[Extrait choisi]:
_ _ _ _

Les deux élèves ont donc entre les mains l’Introït et le Kyrie, entièrement de la main de Mozart, et une ébauche (voix et indications) pour chacun des autres mouvements. Le Dies Irae, le Tuba Mirum, le Rex Tremendae, le Recordare et le Confutatis sont largement de la main de Mozart, les indications ayant été suffisantes pour compléter les pièces. Le bien-aimé Lacrimosa n’est cependant qu’à peine esquissé. La veille de sa mort, le 4 décembre, il semblerait que Mozart ait organisé une première répétition : à son chevet, 3 chanteurs. Ils se seraient interrompus au Lacrimosa, dont huit mesures avaient été tracées sur le papier. Sentant ses forces le quitter, Mozart aurait confié oralement à Sussmayr les informations nécessaires pour finir la composition. C’est celui-ci encore, l’élève le plus inspiré de Mozart, qui compose les parties les plus lacunaires : le Sanctus, le Benedictus et l’Agnus Dei, en s’inspirant des thèmes tirés du Requiem ou d’œuvres de jeunesse.
De cela, il faut retenir que le Requiem est bien de Mozart, qui en aurait confié la trame et les instructions à ses élèves les plus fidèles qui, tout pétris de son esthétique, se sont employés à remplir les parties manquantes.
Grand-messe en ut mineur
Phil RW :
Ma version CD : Herbert VK/Philh. Berlin, avec Barbara Hendricks, 1982.
La flûte enchantée
Phil RW :
Ma version CD : Karajan/Berliner Philh., Karin Ott.
Don Giovanni
Phil RW :
Ma version CD : Carlo Maria Giulini, Phil Orchestra et Choris, Sutherland, Schwarzkopf, etc., 1961-87.
Cosi fan tutte
Noces de Figaro
Phil RW :
Ma version CD : Opera Collection, Nikolaus Harnoucourt, 1994-96.

_ _ _ _

[Données de l'exercice]:
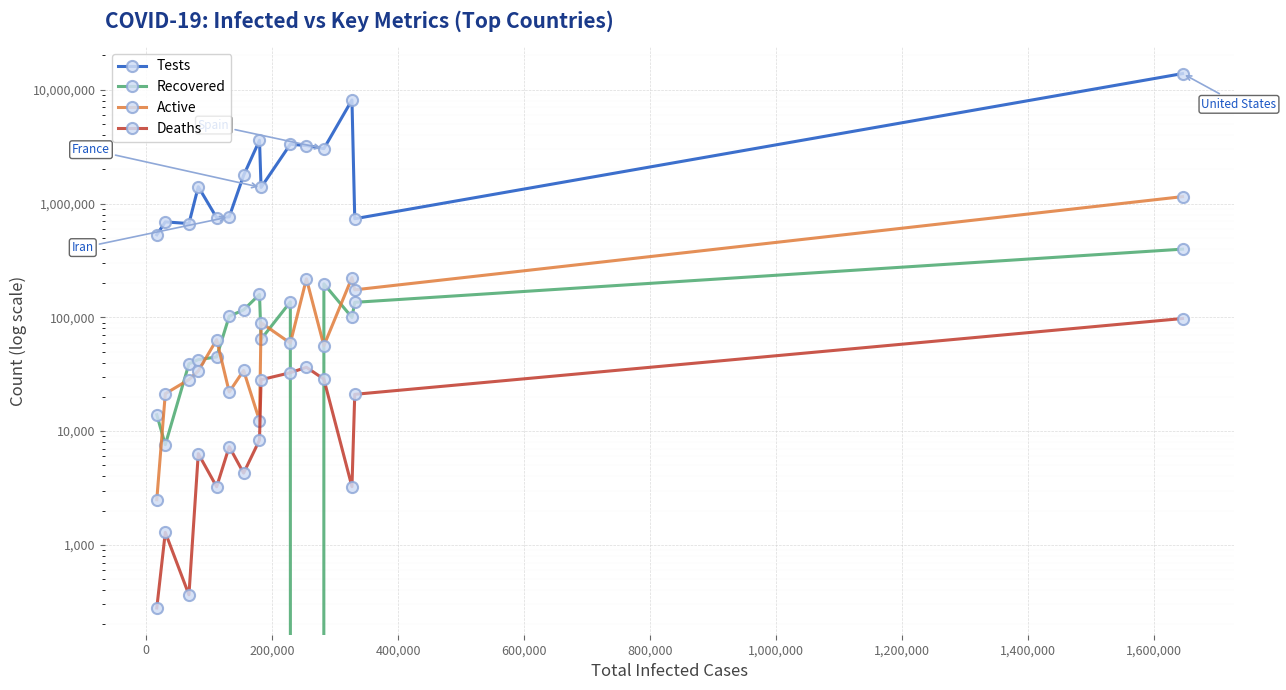

Is it true that Active equals 3794 at -200,000?

False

_ _ _ _

[Travail demandé]:
[1] Présentez sous forme de liste les faits essentiels du paragraphe de l'extrait sur Mozart qui commence par « Les deux élèves ont donc ».
[2] Poursuivez l'extrait sur Mozart à partir de l'endroit où il s'arrête.

[Résultats]:
[1]
- Les deux élèves disposent de l'Introït et du Kyrie, entièrement écrits de la main de Mozart, ainsi que d'une ébauche (voix et indications) pour chacun des autres mouvements.
- Le Dies Irae, le Tuba Mirum, le Rex Tremendae, le Recordare et le Confutatis sont en grande partie de la main de Mozart. Ses indications ont suffi pour compléter ces pièces.
- Le Lacrimosa n'est qu'à peine esquissé.
- Le 4 décembre, veille de sa mort, Mozart aurait organisé à son chevet une première répétition avec trois chanteurs. Celle-ci se serait interrompue au Lacrimosa, dont huit mesures étaient écrites.
- Sentant ses forces le quitter, Mozart aurait transmis oralement à Sussmayr les informations nécessaires pour achever la composition.
- Sussmayr, l'élève le plus inspiré de Mozart, compose les parties les plus lacunaires : le Sanctus, le Benedictus et l'Agnus Dei. Il s'inspire pour cela de thèmes tirés du Requiem ou d'œuvres de jeunesse.

[2]
Jean-Pierre LEGRAND :
L’œuvre de Mozart est foisonnante et touche à quasi tous les domaines. Mais, à mes yeux, c’est dans l’opéra qu’il s’est le mieux exprimé.
Outre la célèbre Flûte enchantée, les trois opéras fruits de sa collaboration avec le librettiste Lorenzo Da Ponte (Les noces de Figaro, Don Giovani et Cosi fan tutte) sont le plus souvent représentés. Da Ponteest un véritable personnage de roman. Homme de lettre, libertin, c’est un aventurier à l’image de ceux qui sillonnent alors l’Europe, dont Casanova dont il croisera d’ailleurs la route.
Cosi fan tutte est mon préféré de la série : il mêle la farce à la poésie la plus éthérée ; sa construction toute en subtilité suit au plus près l’évolution psychologique des personnages. Deux autres opéras me séduisent tout particulièrement : l’un au cœur de la carrière de Mozart – Idomeneo – l’autre à sa toute fin : la Clemenza di Tito. Ce sont deux opéras seria, ce qui peut surprendre pour la dernière œuvre de Mozart composée quasi en même temps que La flûte enchantée.
Idomeneo est influencé par la « réforme gluckiste » et sa mise en valeur des chœurs. C’est aussi une œuvre très représentative de l’Aufklärungen ce qu’elle interroge de manière subtilement critique le rapport à Dieu et le fanatisme religieux.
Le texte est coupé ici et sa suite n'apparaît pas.